The band started out as The Dave Clark Quartet in 1957, the band became The Dave Clark Five with Clark on drums, Stan Saxon lead vocalist, Rick Huxley on rhythm guitar, Roger Smedley on piano and Johnny Johnson on lead guitar. There were minor lineup changes before and after this one.
The Dave Clark Five had several more hit songs in the United States during 1964-67, including "Bits and Pieces" (#4, April 1964), "Can't You See That She's Mine" (#4, June 1964), "Because" (#3, August 1964), "Anyway You Want It" (#14, November 1964), "I Like It Like That" (#7, June 1965), "Catch Us If You Can" (#4, August 1965), "Over And Over" (#1, December 25, 1965), and "You Got What It Takes" (#7, April 1967). The group disbanded in late 1970.
In the late 1960s, in addition to managing his band, Clark began directing and producing for television. In 1968 he made a "very successful" television production, Hold On, It's the Dave Clark Five. The band broke up in 1970, and in 1972 Clark stopped drumming after he broke four knuckles in a tobogganing accident.
In 1986 Clark wrote a science fiction stage musical, Time that played for two years in London's West End, starring Cliff Richard (replaced later by David Cassidy) and featuring Laurence Olivier's huge holographic image.
Clark became a successful entrepreneur and a multi-millionaire.

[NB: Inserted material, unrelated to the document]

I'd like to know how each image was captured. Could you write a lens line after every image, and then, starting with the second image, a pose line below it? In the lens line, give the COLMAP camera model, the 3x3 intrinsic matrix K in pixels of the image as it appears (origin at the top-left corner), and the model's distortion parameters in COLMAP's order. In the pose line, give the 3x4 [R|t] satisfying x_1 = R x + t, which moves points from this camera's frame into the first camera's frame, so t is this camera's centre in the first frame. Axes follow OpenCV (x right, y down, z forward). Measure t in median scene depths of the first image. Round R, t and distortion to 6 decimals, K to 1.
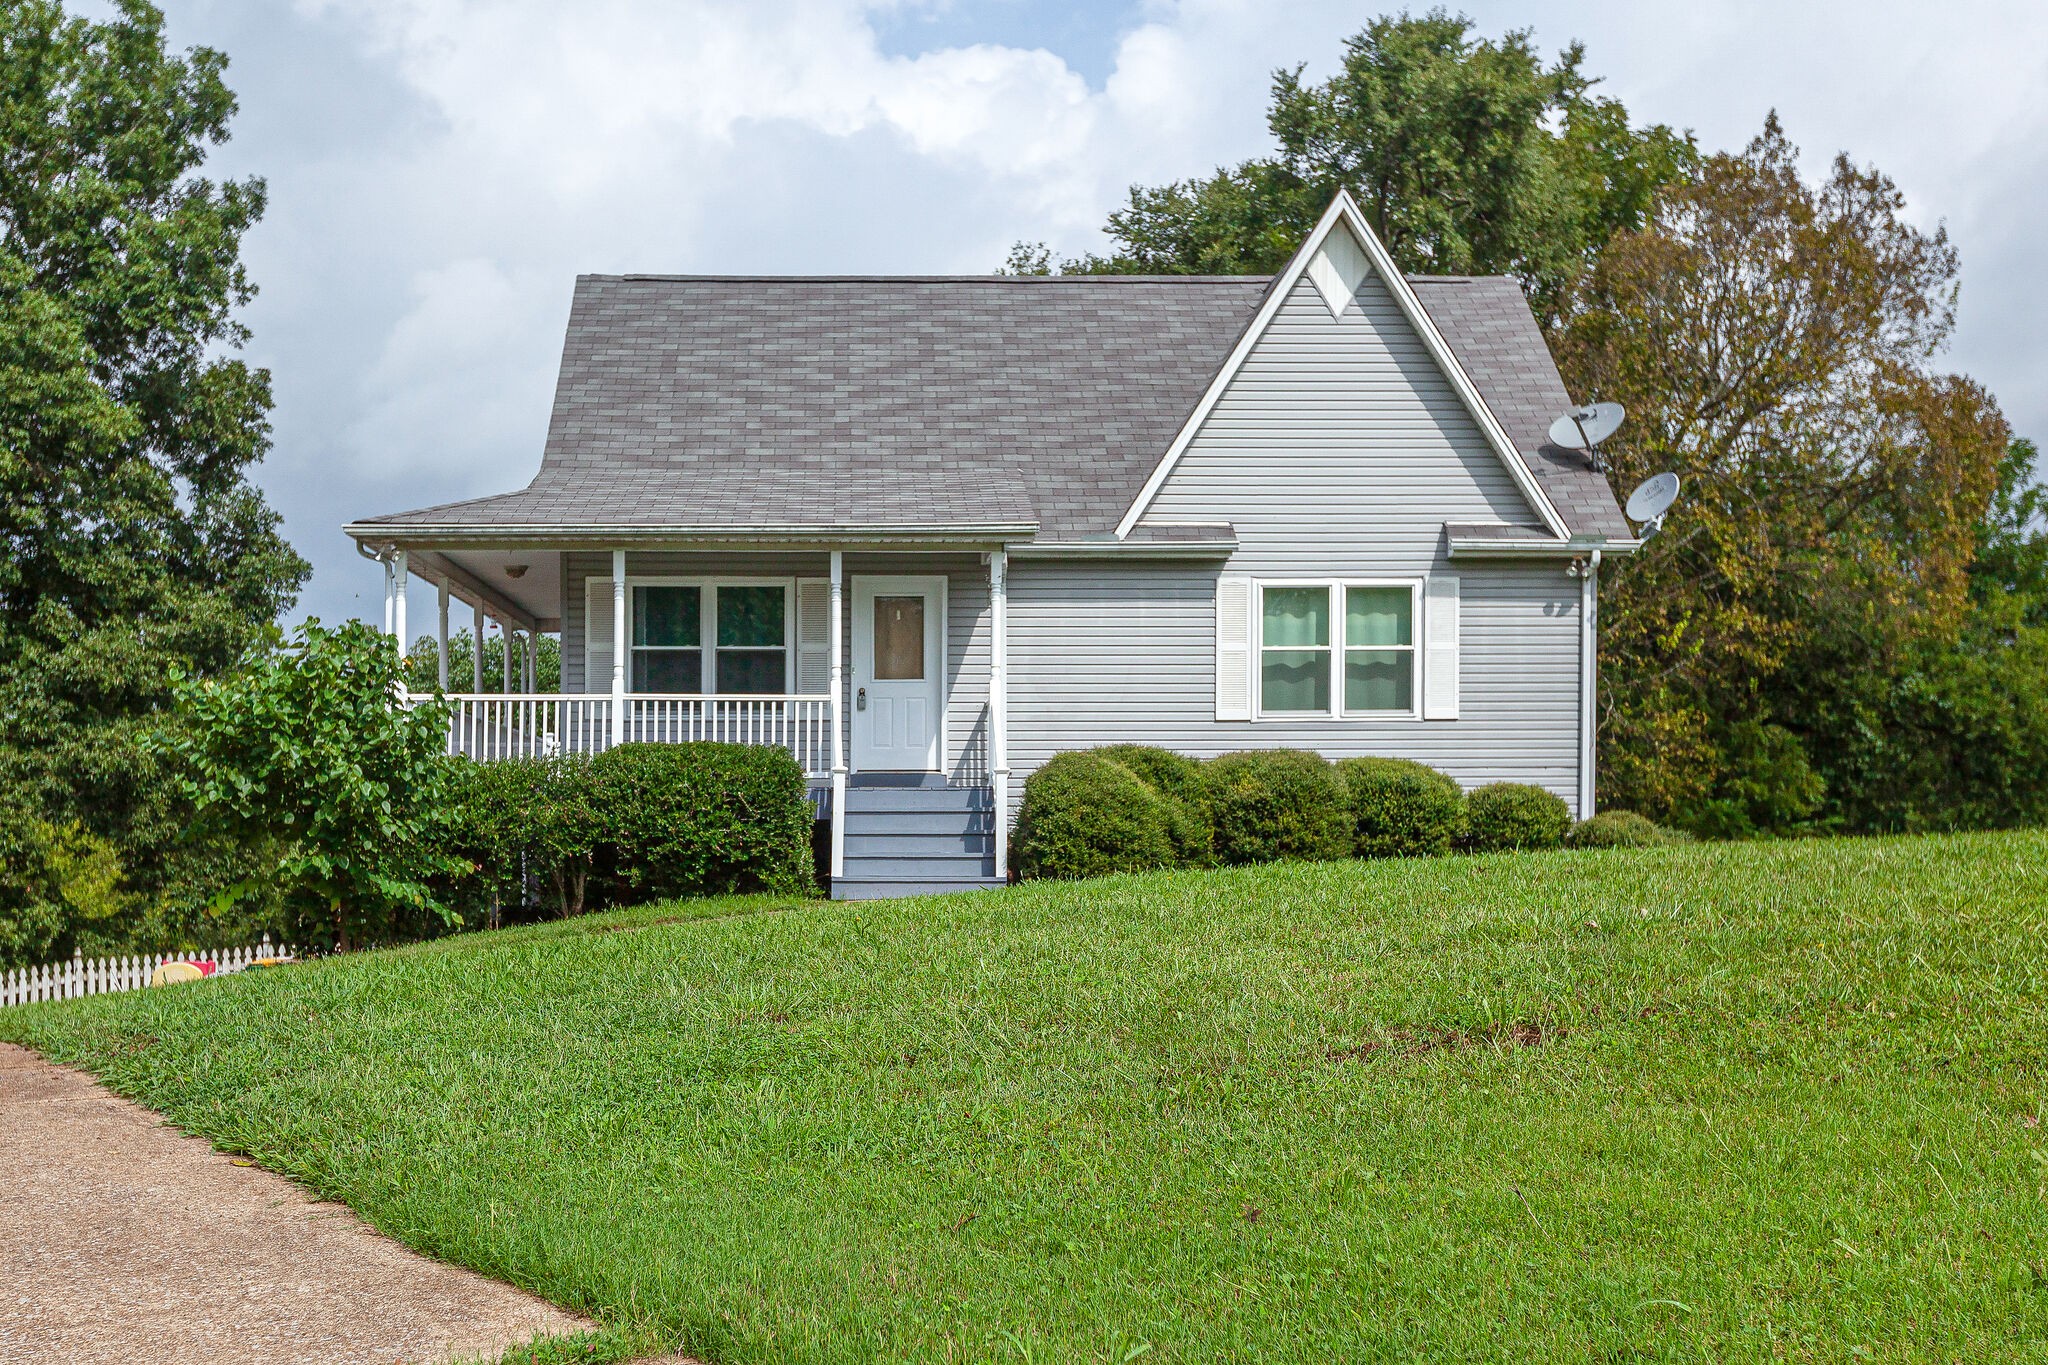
lens RADIAL K [[2432.9, 0, 1024.0], [0, 2432.9, 682.5], [0, 0, 1]] dist [0.071110, 0.014898]
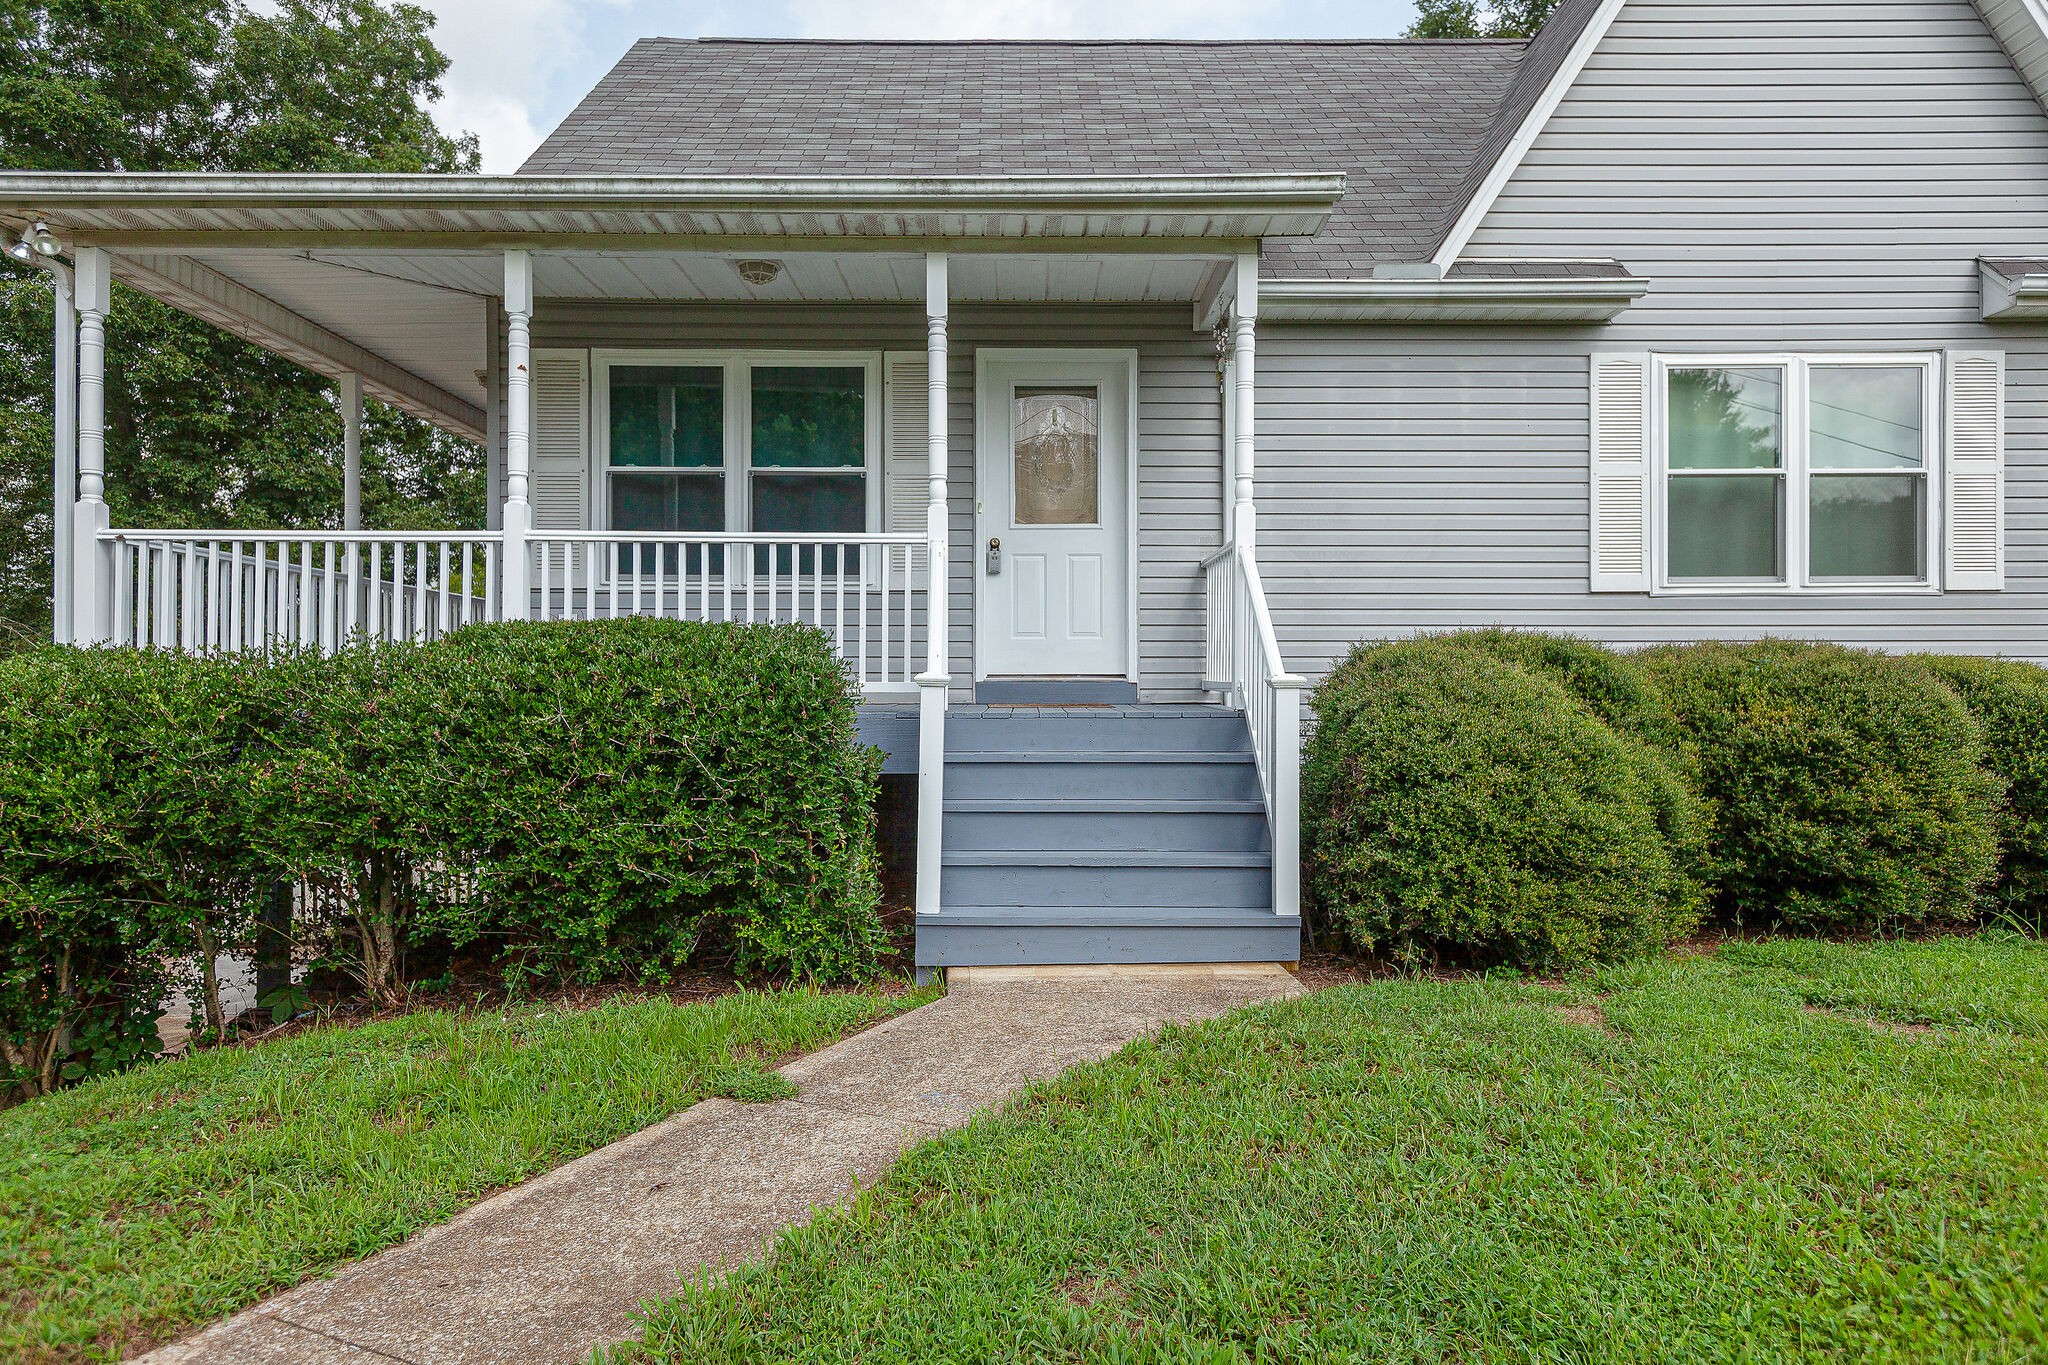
lens RADIAL K [[1267.9, 0, 1042.8], [0, 1267.9, 662.8], [0, 0, 1]] dist [0.016961, -0.000282]
pose [[0.998880, 0.002514, -0.047249, -0.039480], [-0.000831, 0.999365, 0.035614, 0.021682], [0.047308, -0.035535, 0.998248, 0.684383]]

He owned the rights to all The Dave Clark Five music and in 1993 he released remastered versions of all their singles on a CD, Glad All Over Again.
In 2008, marking the 50th anniversary of the founding of the band, The Dave Clark Five was inducted into the Rock and Roll Hall of Fame, and Clark, making a rare public appearance, and the two other surviving band members accepted the award on behalf of the group.